[Rendered images with source text]
__________________________________________________

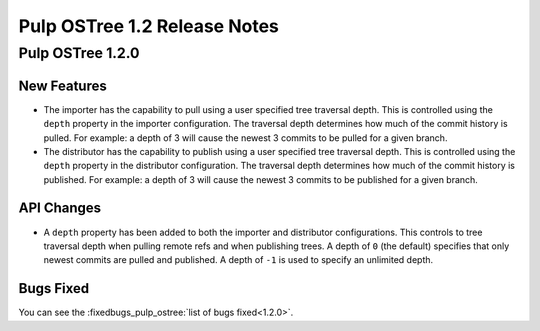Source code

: =============================
Pulp OSTree 1.2 Release Notes
=============================

Pulp OSTree 1.2.0
=================

New Features
------------

- The importer has the capability to pull using a user specified tree traversal depth.
  This is controlled using the ``depth`` property in the importer configuration. The traversal
  depth determines how much of the commit history is pulled. For example: a depth of 3 will
  cause the newest 3 commits to be pulled for a given branch.

- The distributor has the capability to publish using a user specified tree traversal depth.
  This is controlled using the ``depth`` property in the distributor configuration. The traversal
  depth determines how much of the commit history is published. For example: a depth of 3 will
  cause the newest 3 commits to be published for a given branch.


API Changes
-----------

- A ``depth`` property has been added to both the importer and distributor configurations.
  This controls to tree traversal depth when pulling remote refs and when publishing trees.
  A depth of ``0`` (the default) specifies that only newest commits are pulled and published.
  A depth of ``-1`` is used to specify an unlimited depth.


Bugs Fixed
----------

You can see the :fixedbugs_pulp_ostree:`list of bugs fixed<1.2.0>`.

__________________________________________________

:: REQUEST ::
Reproduce the entries exactly. Do not carry over any picture.

:: FINAL ANSWER ::
Source code

: =============================
Pulp OSTree 1.2 Release Notes
=============================

Pulp OSTree 1.2.0
=================

New Features
------------

- The importer has the capability to pull using a user specified tree traversal depth.
  This is controlled using the ``depth`` property in the importer configuration. The traversal
  depth determines how much of the commit history is pulled. For example: a depth of 3 will
  cause the newest 3 commits to be pulled for a given branch.

- The distributor has the capability to publish using a user specified tree traversal depth.
  This is controlled using the ``depth`` property in the distributor configuration. The traversal
  depth determines how much of the commit history is published. For example: a depth of 3 will
  cause the newest 3 commits to be published for a given branch.


API Changes
-----------

- A ``depth`` property has been added to both the importer and distributor configurations.
  This controls to tree traversal depth when pulling remote refs and when publishing trees.
  A depth of ``0`` (the default) specifies that only newest commits are pulled and published.
  A depth of ``-1`` is used to specify an unlimited depth.


Bugs Fixed
----------

You can see the :fixedbugs_pulp_ostree:`list of bugs fixed<1.2.0>`.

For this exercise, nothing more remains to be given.